There is a gravel ledge here and the tide rarely pushes over it so study it for a while and when you feel sure you know how high it will go you can take up a safe position and shoot directly at Durdle Door with the advantage of the rolling tide making a nice interesting foreground.
I've always loved this view as to me Durdle Door looks like a dinosaur drinking from the sea, very apt as you are on the Jurassic coast.
The Dinosaur Drinking, F16, ISO 50, 3.2 Seconds
The best time to shoot this view is when the sun is setting and golden light is pouring over the door from late autumn through to winter or for a winter sunrise as the sun is coming up right behind it and the sun star shot through the gap is a possibility.

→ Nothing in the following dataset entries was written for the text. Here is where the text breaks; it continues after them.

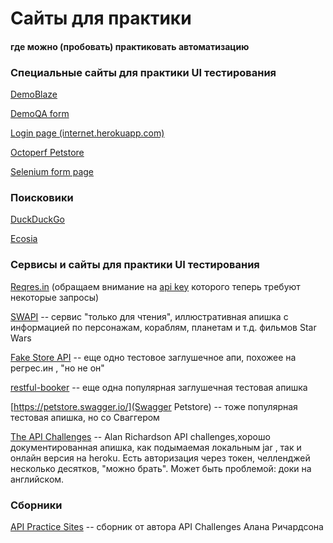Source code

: # Сайты для практики
#### где можно (пробовать) практиковать автоматизацию


### Специальные сайты для практики UI тестирования

[DemoBlaze](https://www.demoblaze.com/)

[DemoQA form](https://demoqa.com/automation-practice-form)

[Login page (internet.herokuapp.com)](https://the-internet.herokuapp.com/login)

[Octoperf Petstore](https://petstore.octoperf.com/actions/Catalog.action)

[Selenium form page](https://www.selenium.dev/selenium/web/web-form.html)



### Поисковики 

[DuckDuckGo](https://www.ecosia.org/)

[Ecosia](https://duckduckgo.com/)


### Сервисы и сайты для практики UI тестирования

[Reqres.in](https://reqres.in/) (обращаем внимание на [api key]() которого теперь требуют некоторые запросы)

[SWAPI](https://www.swapi.tech/) -- сервис "только для чтения", иллюстративная апишка с информацией по персонажам, кораблям, планетам и т.д. фильмов Star Wars

[Fake Store API](https://fakestoreapi.com/docs) -- еще одно тестовое заглушечное апи, похожее на регрес.ин , "но не он"

[restful-booker](https://restful-booker.herokuapp.com/apidoc/index.html) -- еще одна популярная заглушечная тестовая апишка

[https://petstore.swagger.io/](Swagger Petstore) -- тоже популярная тестовая апишка, но со Сваггером

[The API Challenges](https://apichallenges.herokuapp.com/) -- Alan Richardson API challenges,хорошо документированная апишка, как подымаемая локальным jar , так
и онлайн версия на heroku. Есть авторизация через токен, челленджей несколько десятков, "можно брать". Может быть проблемой: доки на английском.


### Сборники

[API Practice Sites](https://apichallenges.eviltester.com/practice-sites) -- сборник от автора API Challenges Алана Ричардсона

I wont bother putting this shots up as its been done to death and done better than I have anyway.
From this spot you can either go back the way you came and visit Man O'War Bay or proceed further down the coast and shoot the mighty Bat Head or Butter Rock.
Be very careful with the tides here, it will come right up to the cliff edge and cut you off so know what the tide is doing and keep an eye on your escape route should it rise faster than you expected.
Rainbow at Bat Head, F16, ISO 50, 1/3rd of a Second
Jurassic Light, F16, ISO 50, 1/3rd of a Second
Butter Rock, F16, ISO 50, 0.8 Seconds
From here head back to Durdle Door and go up the stairs until you come to Man O'War Bay and then back down the stairs into it, there are some lovely strata ledges that are usually visible no matter what the tide but to catch them at their best go for low tide as they extend quite a way.
I like to catch these at sunset which is actually behind you but it makes the cliffs absolutely glow as the last of the light hits them.
Its also a great spot for winter as the sun rises in front of this very picturesque little bay and as said before it receives far less attention than Durdle Door.